Il s’agissait d’un rapport sans précédent sur notre histoire récente. Grâce à eux, les Brésiliens allaient apprendre comment est menée la politique étrangère, avec tous les noms, les dates et les détails. J’ai été étonné, par exemple, par la coopération entre les services de renseignement brésiliens et américains dans les opérations antiterroristes. Et que les États-Unis aient transféré au Brésil des agents de la DEA expulsés de Bolivie pour espionnage – contre la volonté de notre ministère des affaires étrangères.

Il était également frappant de voir que l’ancien ministre de la défense, Nelson Jobim, était un proche de l’ambassadeur américain – parfois, il se plaignait ouvertement de la position « anti-américaine » du ministère brésilien des affaires étrangères.

« Mon Dieu ! » Je me souviens avoir crié à un moment donné. « Le ministre de la Défense a dit aux Américains que le président bolivien Evo Morales avait une tumeur ».

Mais la salle est restée silencieuse. La vérité est que, avec tant de révélations venant du monde entier, j’étais la seule à m’en soucier. Tout le monde avait beaucoup à faire.

Nous travaillions dans un joli salon douillet dans lequel de vieux portraits des ancêtres de la famille étaient accrochés devant une cheminée ; sur les trois canapés, cinq, six personnes étaient absorbées par leurs ordinateurs portables tandis que la bonne apportait du café insipide et du bois toutes les heures pour garder le feu allumé. On dormait peu, mal, et on troquait souvent le jour pour la nuit. Il ne faisait jamais très clair de toute façon – du moins selon les normes brésiliennes. Autour de la maison, tout était recouvert de neige.

Les dîners constituaient notre répit, avec une bonne conversation et un bon porto, une tradition que nous suivions tous les soirs. Les collaborateurs venaient de partout – Français, Suédois, Américains, Britanniques – et ajoutaient un piment de multiculturalisme à l’atmosphère oppressante. Nous étions assez solennels, mais légers compte tenu des circonstances, et nous fumions beaucoup de cigarettes en regardant des clips amusants sur YouTube. La situation, bien sûr, était tendue. Mais je soupçonne que certaines histoires d’amour ont réussi à naître pendant ces journées.

Le fait est que nous ne faisions rien de différent à Ellingham Hall de ce que les équipes du Guardian, du Monde ou d’El Pais faisaient dans leurs propres bureaux. Mais nous étions les seuls à avoir quelque chose à craindre. « Ces documents valent bien plus que ma vie, ou que la vie de quiconque à cette table », a dit Julian un soir après le dîner. Un silence de mort a suivi.

***
La gravité de la situation n’a pas empêché Julian, quelques jours avant la plus grande fuite de l’histoire, d’insister pour se rendre à Londres pour le mariage de Gavin.

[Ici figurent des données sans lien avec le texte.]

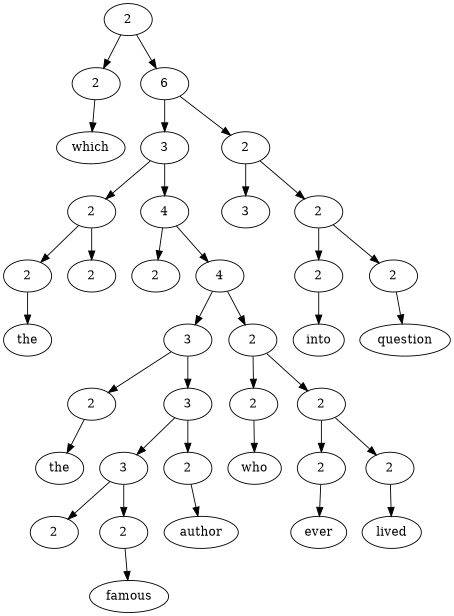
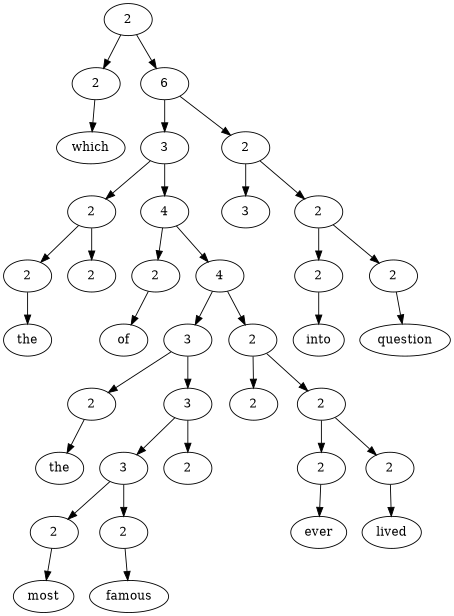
  digraph {
    n1 [label=2]
    n2 [label=2]
    n3 [label=6]
    n4 [label=which]
    n5 [label=3]
    n6 [label=2]
    n7 [label=2]
    n8 [label=4]
    n9 [label=3]
    n10 [label=2]
    n11 [label=2]
    n12 [label=2]
    n13 [label=2]
    n14 [label=4]
    n15 [label=2]
    n16 [label=2]
    n17 [label=the]
+   n18 [label=of]
    n19 [label=3]
    n20 [label=2]
    n21 [label=into]
    n22 [label=question]
    n23 [label=2]
    n24 [label=3]
    n25 [label=2]
    n26 [label=2]
    n27 [label=the]
    n28 [label=3]
    n29 [label=2]
-   n30 [label=who]
    n31 [label=2]
    n32 [label=2]
    n33 [label=2]
    n34 [label=2]
-   n35 [label=author]
    n36 [label=ever]
    n37 [label=lived]
+   n38 [label=most]
    n39 [label=famous]
    n1 -> n2
    n1 -> n3
    n2 -> n4
    n3 -> n5
    n3 -> n6
    n5 -> n7
    n5 -> n8
    n6 -> n9
    n6 -> n10
    n7 -> n11
    n7 -> n12
    n8 -> n13
    n8 -> n14
    n10 -> n15
    n10 -> n16
    n11 -> n17
+   n13 -> n18
    n14 -> n19
    n14 -> n20
    n15 -> n21
    n16 -> n22
    n19 -> n23
    n19 -> n24
    n20 -> n25
    n20 -> n26
    n23 -> n27
    n24 -> n28
    n24 -> n29
-   n25 -> n30
    n26 -> n31
    n26 -> n32
    n28 -> n33
    n28 -> n34
-   n29 -> n35
    n31 -> n36
    n32 -> n37
+   n33 -> n38
    n34 -> n39
  }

La soixantaine, Gavin était sur le point d’épouser sa petite amie et avait insisté pour choisir Julian comme témoin. Mais à ce moment-là, avec la perspective de la fuite et d’un mandat d’arrêt imminent, le monde entier se demandait où il était. Un assistant l’a soutenu : « C’est tellement romantique ! » J’ai fait valoir que ce serait le premier endroit où ils le chercheraient. Ça semblait complètement stupide. Mais bon, je ne suis qu’une Brésilienne, ai-je plaisanté.

Il a finalement décidé de ne pas y aller. Julian était de bonne humeur ; il faisait les cent pas et s’approchait soudainement de nous : « Qu’avez-vous trouvé ? Qu’avez-vous trouvé ? », demandait-il, et il était heureux d’entendre les réponses.

Pendant ce temps, une discussion se poursuivait pendant des jours : Comment le projet s’appellerait-il ? Julian a rejeté l’idée d’un nom aussi bureaucratique que « câbles d’ambassade ». Et nous étions tous d’accord pour éviter quelque chose de gauchiste comme « dépêches de l’empire ». La discussion n’en finissait plus. Mais un matin, Julian est entré dans le salon avec une lueur inhabituelle sur le visage. « Je l’ai trouvé : Cablegate. »

La plupart d’entre nous n’aimait pas beaucoup ça.

Mais personne ne pouvait trouver mieux.